§ Task goal: Beginning with the line that holds "#1 stack of plastic bags [210,162,610,383]", retype the rest of the listing exactly, last line included.

-------

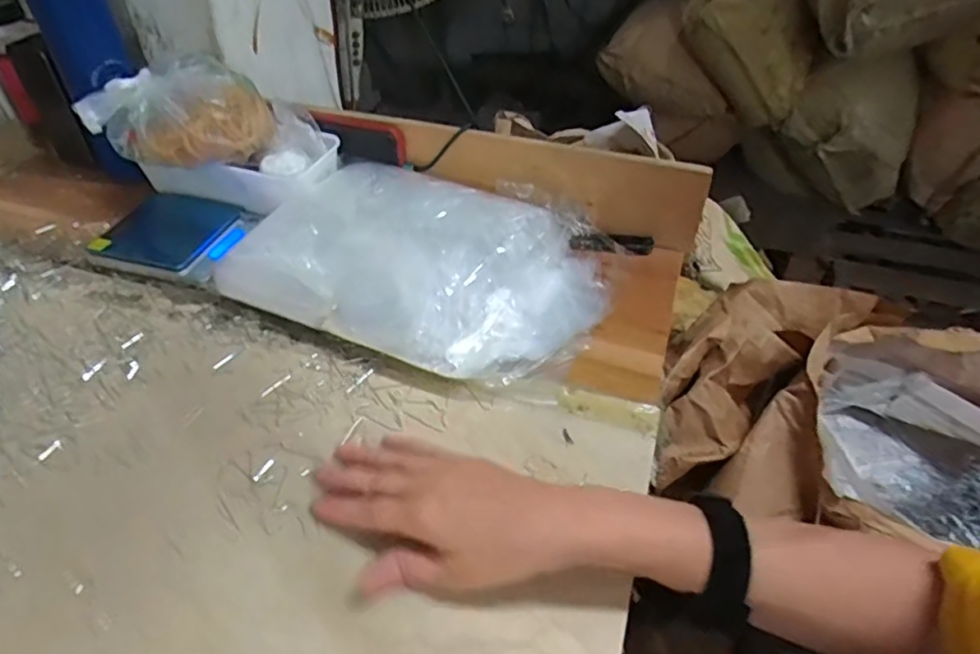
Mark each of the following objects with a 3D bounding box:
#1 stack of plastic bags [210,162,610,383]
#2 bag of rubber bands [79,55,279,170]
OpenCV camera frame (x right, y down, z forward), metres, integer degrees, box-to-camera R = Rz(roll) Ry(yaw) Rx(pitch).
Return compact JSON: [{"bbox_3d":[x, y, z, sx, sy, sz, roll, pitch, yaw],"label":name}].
[{"bbox_3d":[-0.057,-0.060,0.543,0.298,0.055,0.201,16,47,16],"label":"stack of plastic bags"},{"bbox_3d":[-0.281,-0.195,0.575,0.148,0.068,0.081,-12,45,-14],"label":"bag of rubber bands"}]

-------

§ Answer to the problem:
#1 stack of plastic bags [210,162,610,383]
#2 bag of rubber bands [79,55,279,170]
OpenCV camera frame (x right, y down, z forward), metres, integer degrees, box-to-camera R = Rz(roll) Ry(yaw) Rx(pitch).
Return compact JSON: [{"bbox_3d":[x, y, z, sx, sy, sz, roll, pitch, yaw],"label":name}].
[{"bbox_3d":[-0.057,-0.060,0.543,0.298,0.055,0.201,16,47,16],"label":"stack of plastic bags"},{"bbox_3d":[-0.281,-0.195,0.575,0.148,0.068,0.081,-12,45,-14],"label":"bag of rubber bands"}]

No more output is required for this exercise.